O navio seria igual a qualquer outro desses de livro de história e filmes de pirata, se não fosse pelo simples fato de que voava. Casco de madeira rústica, acabamento com alguns entalhes de formas fluidas e uma proa que apontava fina para o horizonte de nuvens. A grande embarcação foi batizada de Chronos pelo velho comandante. Rotineiramente cruzava os céus acima das nuvens, fazendo daquele tapete branco seu oceano e, raras vezes, mergulhando para tocar águas reais no mundo que se esparramava alguns milhares de metros lá em baixo. Chronos voava leve, como se suas madeiras fossem plumas sustentadas por um sopro qualquer.

A grande particularidade, no entanto, não estava na surpresa do vôo de tamanha estrutura, o que desafiava as leis da física… Mais chamava atenção o seu leme: um bordado.

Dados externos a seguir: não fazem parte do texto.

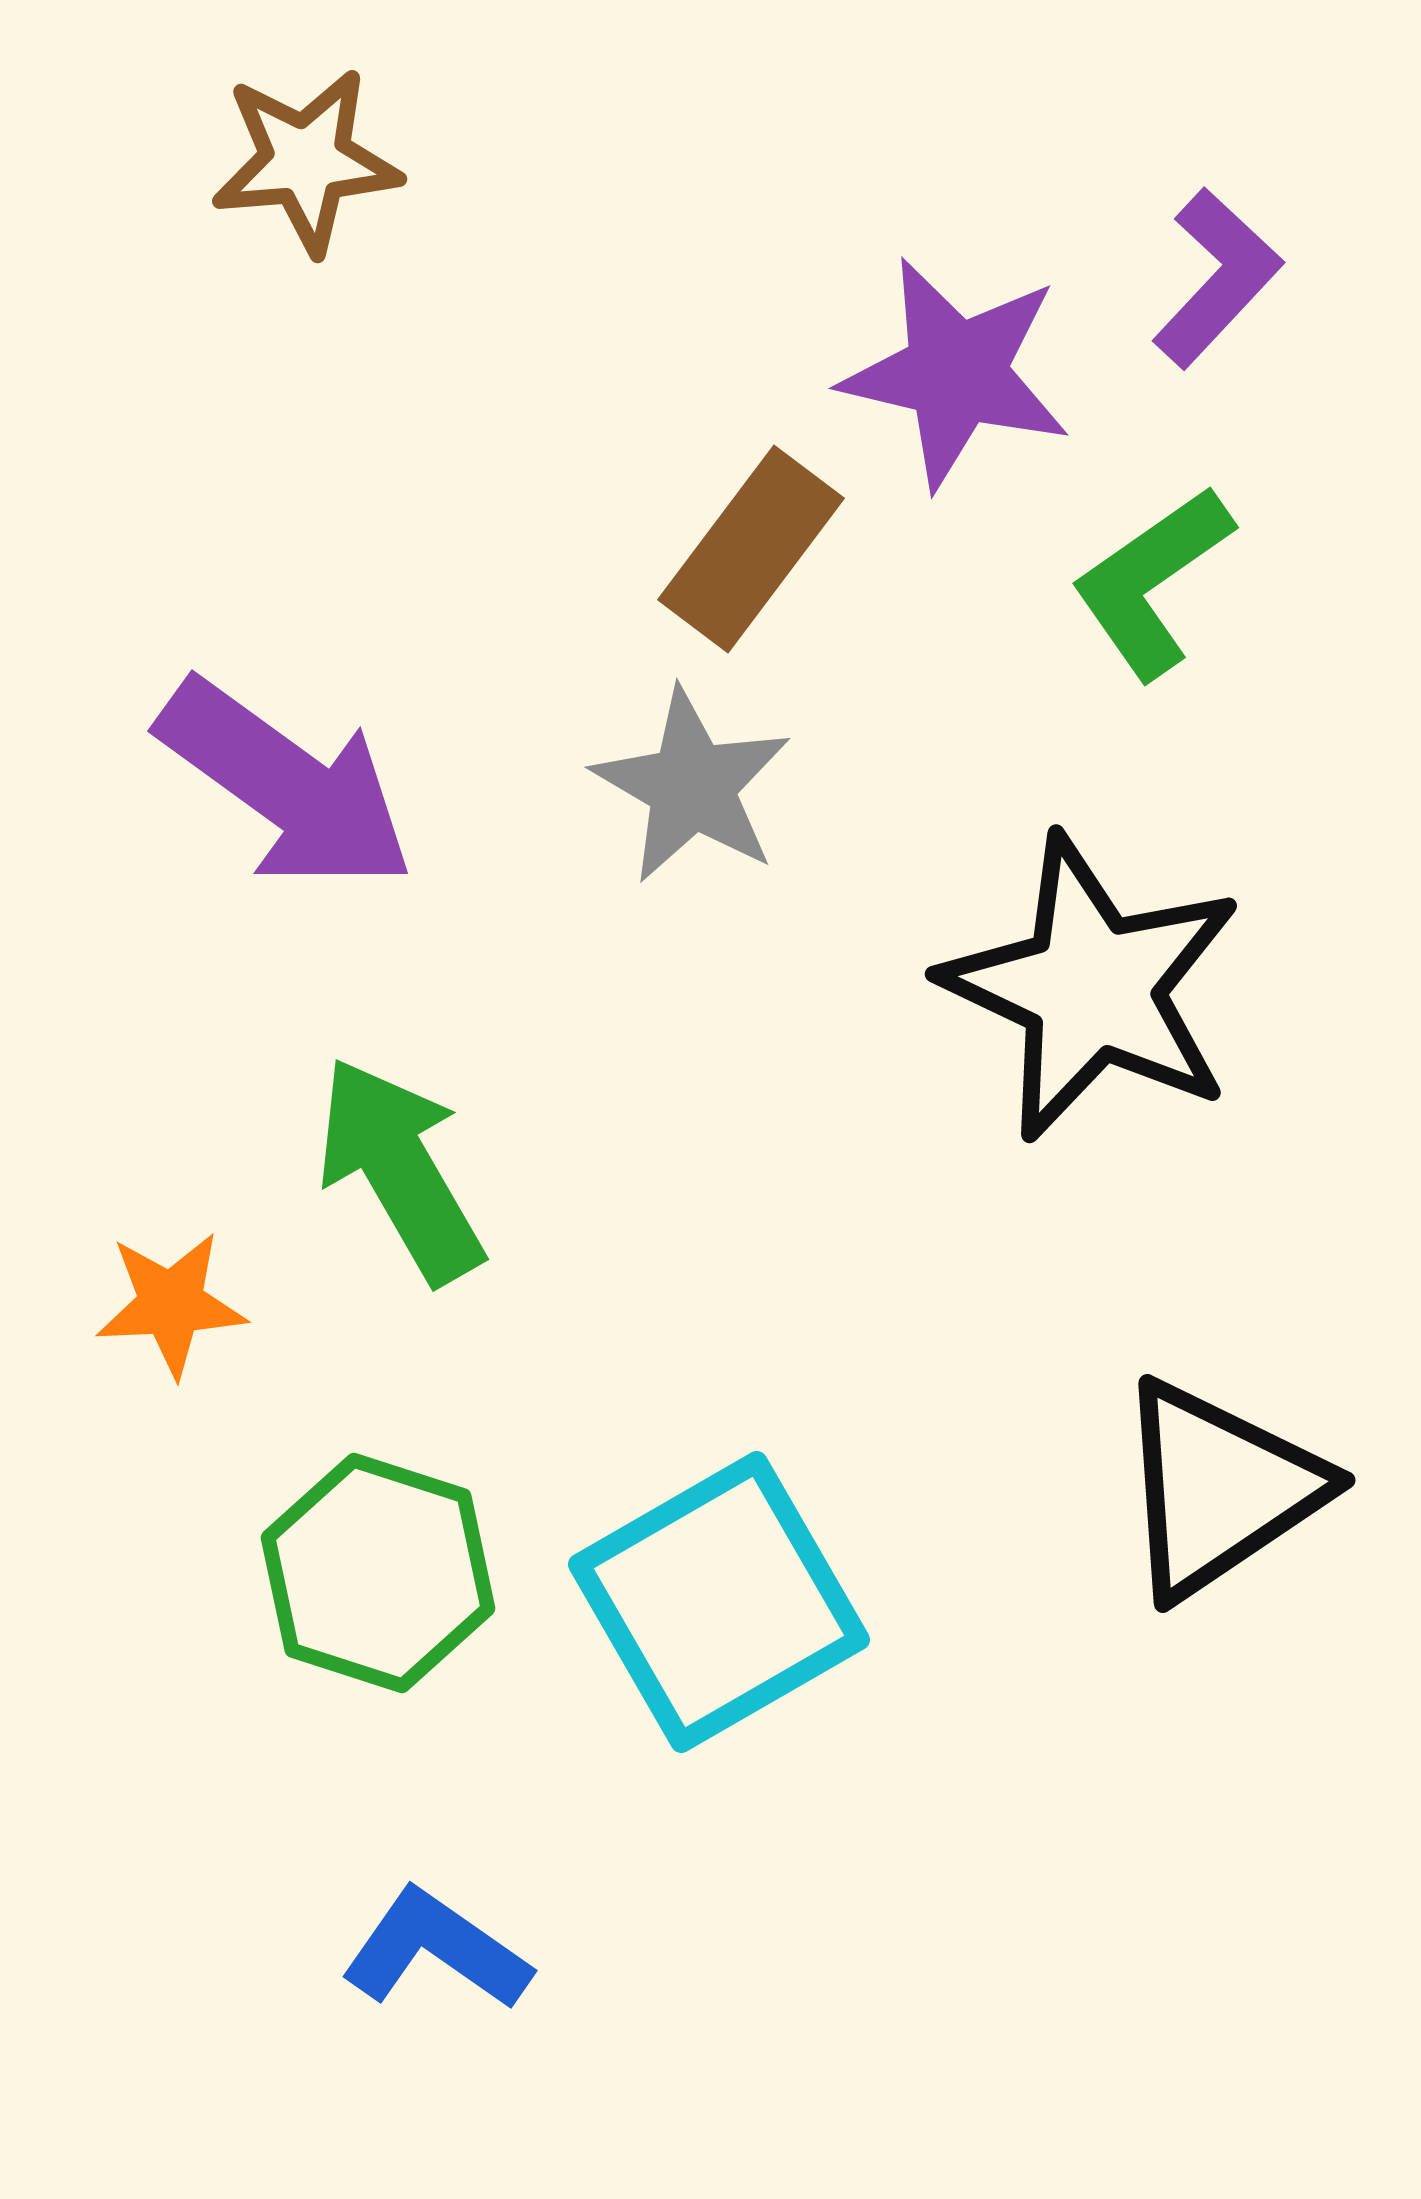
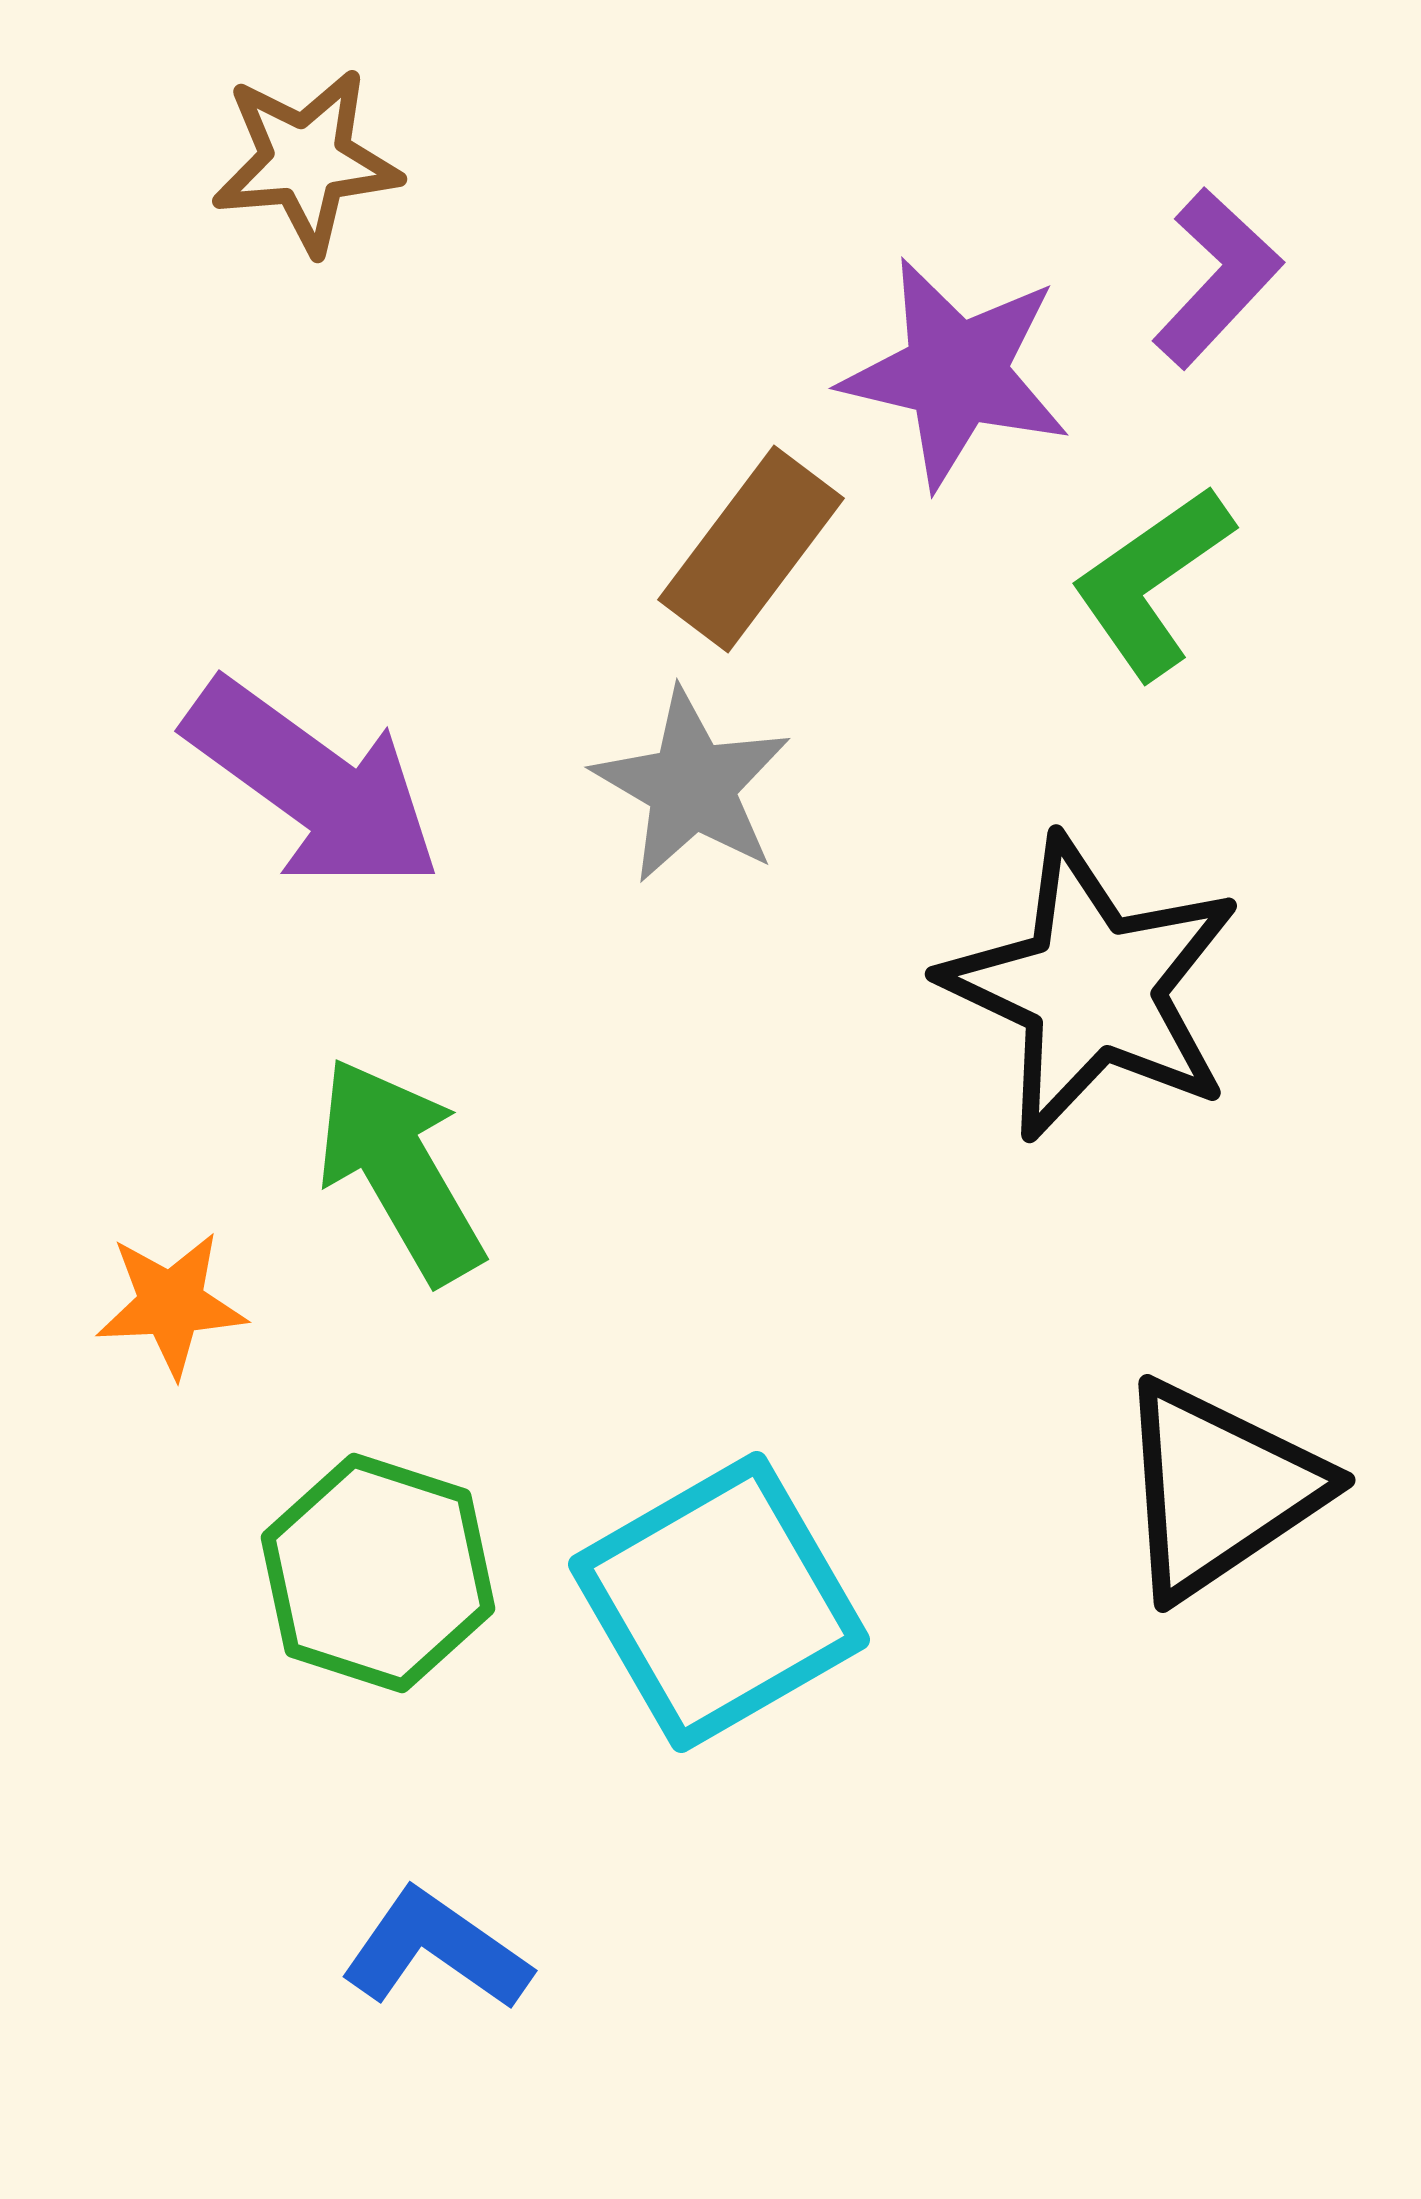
purple arrow: moved 27 px right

Um tecido fixado em aro de madeira, onde o chefe da nau bordava com uma agulha fina. Cada vez que a linha cruzava o tecido amarelado o barco dava uma volta suave. Era controlado pelo sutil vai e vem da agulha de seu mestre.

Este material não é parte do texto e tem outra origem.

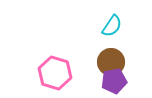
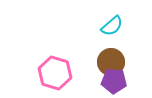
cyan semicircle: rotated 15 degrees clockwise
purple pentagon: rotated 15 degrees clockwise
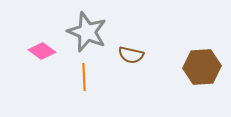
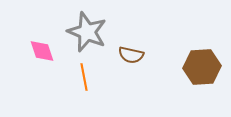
pink diamond: rotated 36 degrees clockwise
orange line: rotated 8 degrees counterclockwise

– Como pode um navio tão grande ser comandado por uma linha tão fina? – Indagou um pequeno marujo, recém-chegado do último porto, construído no topo da montanha de um continente próximo.

– Ora, como poderia não ser? – respondeu o capitão enquanto manuseava com cuidado a agulha sobre o tecido. – Quanto maiores as coisas, mais frágeis são seus comandos.

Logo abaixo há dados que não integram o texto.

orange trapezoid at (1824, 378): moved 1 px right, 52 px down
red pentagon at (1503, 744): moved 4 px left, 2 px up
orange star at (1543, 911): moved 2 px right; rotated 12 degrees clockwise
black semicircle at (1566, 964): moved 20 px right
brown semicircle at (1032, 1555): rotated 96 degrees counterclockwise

– Não faz o menor sentido… – coçou a cabeça olhando para o lado e vendo uma coluna espessa de nuvem negra que se amontoava a alguns quilômetros. Mais parecia uma onda colossal e estática, congelada por algum feitiço como aquele dos cabelos da Medusa. – Cada agulhada que você dá aí faz essa coisa toda se mover. É magia?

– Por que se preocupar em entender o leme se você nem ao menos entendeu o porquê de estarmos voando? – Sorriu o comandante.

– E quando começou a voar?

– Chronos sempre voou. Sempre foi o mais rápido que podia ser.

Um vento frio soprou fazendo dançar as abas do bordado, que se derramavam além da parte esticada pelo aro de madeira.

– O que acontece se a linha torar? Se o pano rasgar? O navio cai?

O velho sorriu mais uma vez para o pequeno curioso.

– Quando o pano rasgar ou a linha torar eu deixo o navio, mas ele não cai, não. – respondeu olhando para frente, com o vento lambendo-lhe o rosto e ouriçando os cabelos finos e brancos.

– Então vamos ficar sem um comandante?

– O capitão de Chronos é Chronos. – falou com voz cansada – Eu só estou bordando.

O marujo parou pensativo. Ao fim da linha do horizonte, o sol se punha sobre o mar de algodão.